Beyond reviewing report cards and test scores, Garcia and Noriega look closely at whom the students associate with and how involved they are with school and extracurricular activities. Students who seem to care only about their social standing in their peer group, to the exclusion of interest in sports or grades, are definitely seen as "at-risk," they said.
An important remedial step is to take as much time as they can to talk with students about their lives and in many ways, they said, this is the most fulfilling and challenging aspect of their jobs.
"I'll be kind of like their homeboy," Garcia said. "I tell them 'I am not your principal, teacher or your mom and dad. So you can stop acting like a punk with me and just chill out.'"
Once comfortable, the students often reveal that despite their young age — 11 to 14 years old — they face multiple sources of pressure and stress, including from their family situations, from the culture of the neighborhoods in which they live, and from academic and peer pressures.
"I have students break down in my office every day," Noriega concurred.
The two men often call in parents to provide additional intervention, but parental involvement isn't as easy as one would think, Garcia said.
Students will showcase gang colors and logos on their clothing, backpacks and binders, but parents still won't believe their children are at risk.
"We bring parents in and they are clueless. I get a lot of 'Not my child, I know my kid.' But every child lives a dual childhood, and no one tells their parents everything," Garcia said. "So we have to mentor the students and their parents."
Garcia recently recommended to a student's concerned mother that she "get rid of all his red clothes, his cell phone and computer," he said. Garcia said the Internet has become ample ground for gang rivalries, but also serves as an important tool to discern whether or not students are being drawn towards gangs.
He recalled a meeting last week with the parents of a 12-year-old girl. The parents were worried that her erratic behavior was a sign of drug use and other correlating behavior. Garcia was able to locate her Myspace Web page, where a picture of her boyfriend was prominently displayed.

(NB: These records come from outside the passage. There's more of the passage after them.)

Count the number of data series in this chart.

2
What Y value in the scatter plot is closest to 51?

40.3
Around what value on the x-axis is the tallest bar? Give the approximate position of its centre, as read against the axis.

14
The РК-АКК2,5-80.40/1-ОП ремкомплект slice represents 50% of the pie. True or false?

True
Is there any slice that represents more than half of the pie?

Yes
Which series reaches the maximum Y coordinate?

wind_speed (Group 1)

"He's a well known Sureno," Garcia said. "Her parents were completely shocked. And while she isn't a Sureno herself yet, we knew she was associating with them. And that's where it starts."
Parents need to be wary and watchful, both men agreed.
Garcia and Noriega regularly hang out around students both on campus and off. The two men will walk around neighborhoods like Latham Street and California Avenue, known gang territories, looking for familiar faces to talk to.
The neighborhoods they patrol aren't far from where the two grew up, living just six houses away from each other. Both were students at Graham and agree that at one point they were as susceptible to negative influences as any child they see in their offices.
"We have friends who are dead, and some are in prison," Noriega said.
He said he began to feel the pull toward gangs and criminal activity shortly after middle school, when his family moved to the Stockton area and he felt like an outsider. He said the experience helps him to relate to students who desperately want to fit in.
He attributes his "amazing parents" and his interest in sports with keeping him in line.
For Garcia, despite a difficult childhood, the gangs in his neighborhood were always unattractive, he said.
"My perspective of a gang was that to be in one you had to be a follower," he said. "And I always just wanted to do my own thing."
Though they will continue as counselors next year, their positions in the district are temporary, and this gives them cause for concern.
"I think we've helped to put a cap on things, and it's more mellow at the schools this year. But the downfall is the district won't think they need us. This position should always be here, and it doesn't nearly sum up what needs to happen," Garcia said.